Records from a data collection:
============================================================

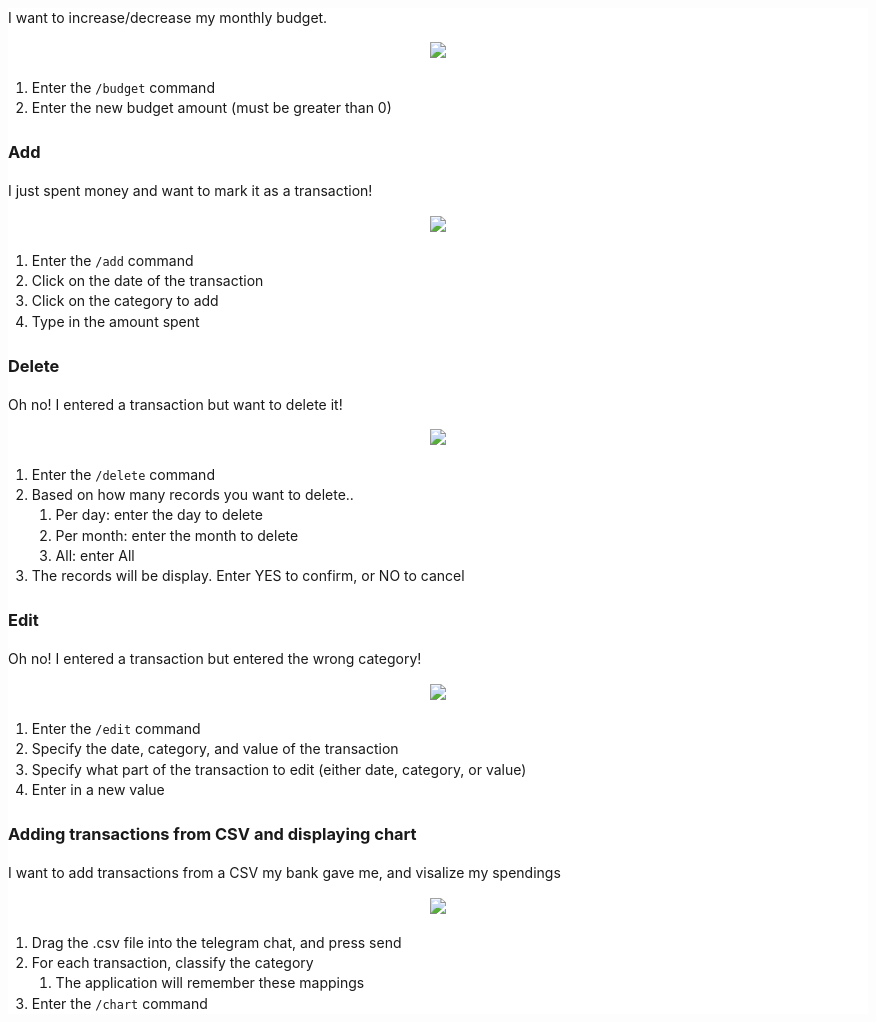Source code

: I want to increase/decrease my monthly budget.

<p align="center"><img width="700" src="./docs/workflows/budget.gif"></p>

1. Enter the `/budget` command
2. Enter the new budget amount (must be greater than 0)


### Add

I just spent money and want to mark it as a transaction! 

<p align="center"><img width="700" src="./docs/workflows/add.gif"></p>

1. Enter the `/add` command
2. Click on the date of the transaction
3. Click on the category to add
4. Type in the amount spent

### Delete

Oh no! I entered a transaction but want to delete it! 

<p align="center"><img width="700" src="./docs/workflows/delete.gif"></p>

1. Enter the `/delete` command
2. Based on how many records you want to delete..
   1. Per day: enter the day to delete
   2. Per month: enter the month to delete
   3. All: enter All
3. The records will be display. Enter YES to confirm, or NO to cancel

### Edit

Oh no! I entered a transaction but entered the wrong category! 

<p align="center"><img width="700" src="./docs/workflows/edit.gif"></p>

1. Enter the `/edit` command
2. Specify the date, category, and value of the transaction
3. Specify what part of the transaction to edit (either date, category, or value)
4. Enter in a new value

### Adding transactions from CSV and displaying chart

I want to add transactions from a CSV my bank gave me, and visalize my spendings

<p align="center"><img width="700" src="./docs/workflows/csv_vis.gif"></p>


1. Drag the .csv file into the telegram chat, and press send
2. For each transaction, classify the category
   1. The application will remember these mappings
3. Enter the `/chart` command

============================================================

Please output the records exactly, leaving the pictures out.

**Response to the task**
Source code

: I want to increase/decrease my monthly budget.

<p align="center"><img width="700" src="./docs/workflows/budget.gif"></p>

1. Enter the `/budget` command
2. Enter the new budget amount (must be greater than 0)


### Add

I just spent money and want to mark it as a transaction! 

<p align="center"><img width="700" src="./docs/workflows/add.gif"></p>

1. Enter the `/add` command
2. Click on the date of the transaction
3. Click on the category to add
4. Type in the amount spent

### Delete

Oh no! I entered a transaction but want to delete it! 

<p align="center"><img width="700" src="./docs/workflows/delete.gif"></p>

1. Enter the `/delete` command
2. Based on how many records you want to delete..
   1. Per day: enter the day to delete
   2. Per month: enter the month to delete
   3. All: enter All
3. The records will be display. Enter YES to confirm, or NO to cancel

### Edit

Oh no! I entered a transaction but entered the wrong category! 

<p align="center"><img width="700" src="./docs/workflows/edit.gif"></p>

1. Enter the `/edit` command
2. Specify the date, category, and value of the transaction
3. Specify what part of the transaction to edit (either date, category, or value)
4. Enter in a new value

### Adding transactions from CSV and displaying chart

I want to add transactions from a CSV my bank gave me, and visalize my spendings

<p align="center"><img width="700" src="./docs/workflows/csv_vis.gif"></p>


1. Drag the .csv file into the telegram chat, and press send
2. For each transaction, classify the category
   1. The application will remember these mappings
3. Enter the `/chart` command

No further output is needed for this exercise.